After the tournament, Kingston returned to Rabat, where the magnitude of what the team had achieved was reflected back to him on a bus parade through the capital.

“You see the emotion in people’s face, they are 10 feet away and they are shouting and screaming, throwing things, flares are going off,” remembers Kingston.

“It was fantastic to get that perspective because my overriding feeling after the semi-final defeat by France was disappointment. I felt there was at least one more step we could take.”

Morocco lost 2-0 to France and were then beaten 2-1 by Croatia in the third/fourth play-off match.

“Maybe I was being a bit greedy, but I really felt there was a moment that we could have gone past France,” admits Kingston.

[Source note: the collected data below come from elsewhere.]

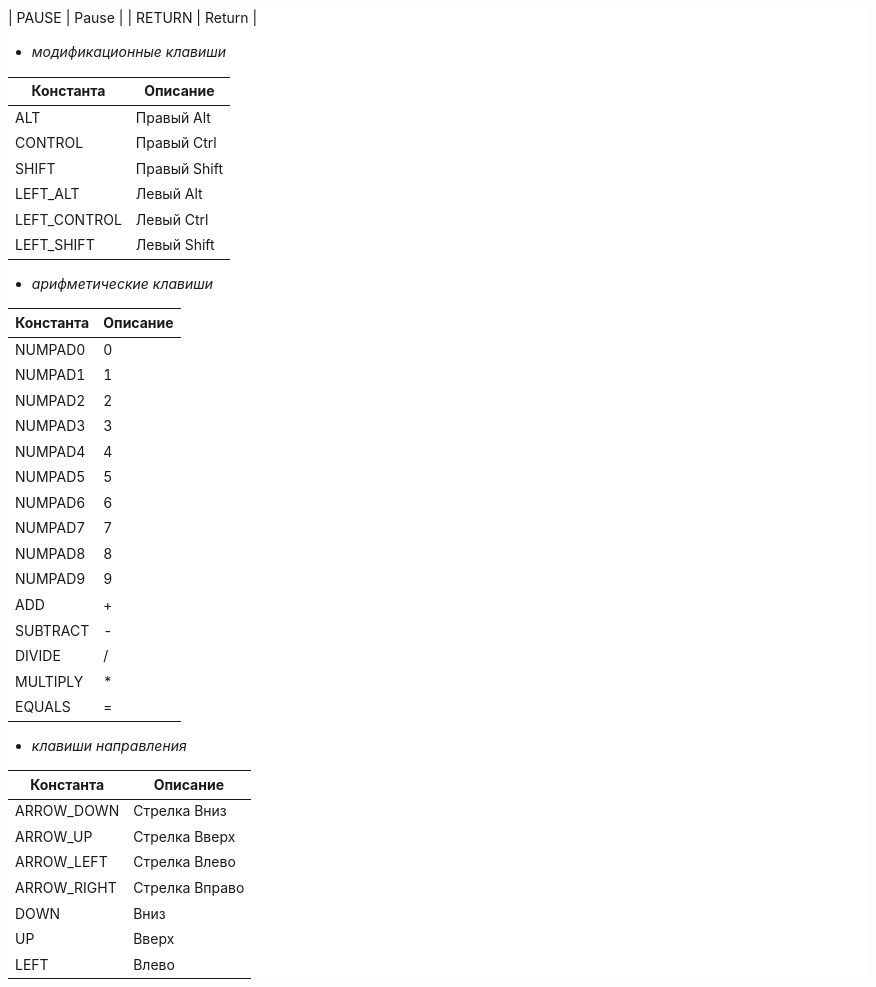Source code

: | PAUSE      | Pause       | 
| RETURN     | Return      |

* *модификационные клавиши*

| Константа    | Описание     | 
|--------------|--------------|
| ALT          | Правый Аlt   |
| CONTROL      | Правый Ctrl  |
| SHIFT        | Правый Shift |
| LEFT_ALT     | Левый  Аlt   |
| LEFT_CONTROL | Левый  Ctrl  | 	 
| LEFT_SHIFT   | Левый  Shift |

* *арифметические клавиши*

| Константа | Описание  | 
|-----------|-----------|
| NUMPAD0   | 0         |
| NUMPAD1   | 1         |	 
| NUMPAD2   | 2         |
| NUMPAD3   | 3         |
| NUMPAD4   | 4         |
| NUMPAD5   | 5         |
| NUMPAD6   | 6         |
| NUMPAD7   | 7         |
| NUMPAD8   | 8         |
| NUMPAD9   | 9         |
| ADD       | +         |
| SUBTRACT  | -         |
| DIVIDE    | /         |
| MULTIPLY  | *         |
| EQUALS    | =         |

* *клавиши направления*

| Константа   | Описание       | 
|-------------|----------------|
| ARROW_DOWN  | Стрелка Вниз   | 
| ARROW_UP    | Стрелка Вверх  | 
| ARROW_LEFT  | Стрелка Влево  | 
| ARROW_RIGHT | Стрелка Вправо | 
| DOWN        | Вниз           | 
| UP          | Вверх          | 
| LEFT        | Влево          | 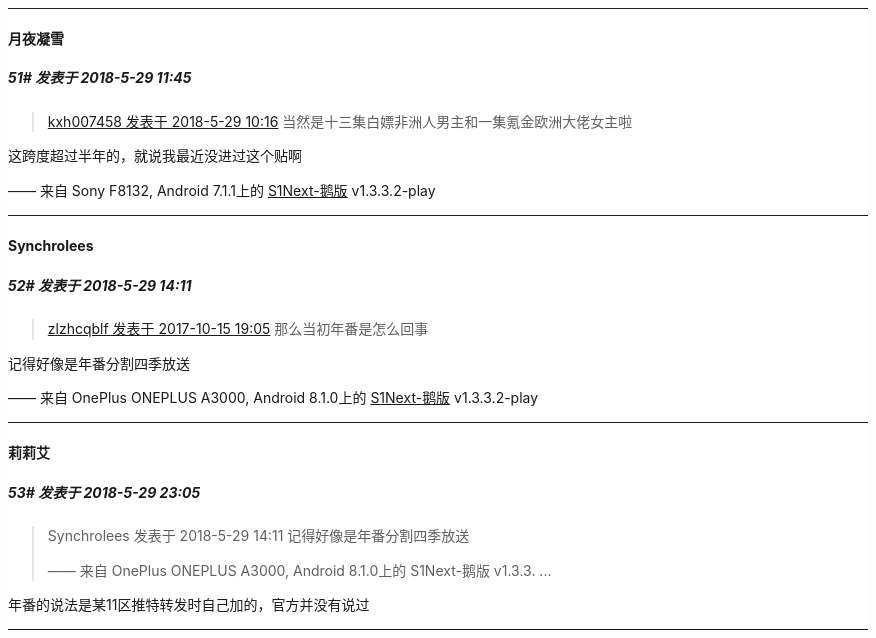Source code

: 


-----

####  月夜凝雪  
##### 51#       发表于 2018-5-29 11:45



<blockquote><a href="httphttps://bbs.saraba1st.com/2b/forum.php?mod=redirect&amp;goto=findpost&amp;pid=39808205&amp;ptid=1553679" target="_blank">kxh007458 发表于 2018-5-29 10:16</a>
当然是十三集白嫖非洲人男主和一集氪金欧洲大佬女主啦</blockquote>
这跨度超过半年的，就说我最近没进过这个贴啊

—— 来自 Sony F8132, Android 7.1.1上的 [S1Next-鹅版](https://github.com/ykrank/S1-Next/releases) v1.3.3.2-play







-----

####  Synchrolees  
##### 52#       发表于 2018-5-29 14:11



<blockquote><a href="httphttps://bbs.saraba1st.com/2b/forum.php?mod=redirect&amp;goto=findpost&amp;pid=37495062&amp;ptid=1553679" target="_blank">zlzhcqblf 发表于 2017-10-15 19:05</a>
那么当初年番是怎么回事</blockquote>
记得好像是年番分割四季放送

—— 来自 OnePlus ONEPLUS A3000, Android 8.1.0上的 [S1Next-鹅版](https://github.com/ykrank/S1-Next/releases) v1.3.3.2-play







-----

####  莉莉艾  
##### 53#       发表于 2018-5-29 23:05



<blockquote>Synchrolees 发表于 2018-5-29 14:11
记得好像是年番分割四季放送


—— 来自 OnePlus ONEPLUS A3000, Android 8.1.0上的 S1Next-鹅版 v1.3.3. ...</blockquote>
年番的说法是某11区推特转发时自己加的，官方并没有说过







-----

“Ultimately, though, we are more than happy in how we ended a fantastic tournament and to see the Moroccan public come out in huge numbers in Rabat will never leave me.”

The King, who had taken to the streets to celebrate his country’s quarter-final win over Spain,external-link awarded medals to Morocco’s players and staff when the bus finally reached the Royal Palace.

Through Kingston, England can claim some small part in the run, but Morocco will forever be a part of him too.

“Next for us is the Africa Cup of Nations in January 2024, and the Women’s World Cup in the summer,” he says, looking forward once again.

“We will have some different pressure now in the Africa Cup of Nations. Coming fourth at the World Cup, there will be a different expectation in terms of how we do and also how we perform because we won’t necessarily be underdogs.

“Inshallah [if Allah wills it] we qualify and then we go to the tournament to try and achieve more history.”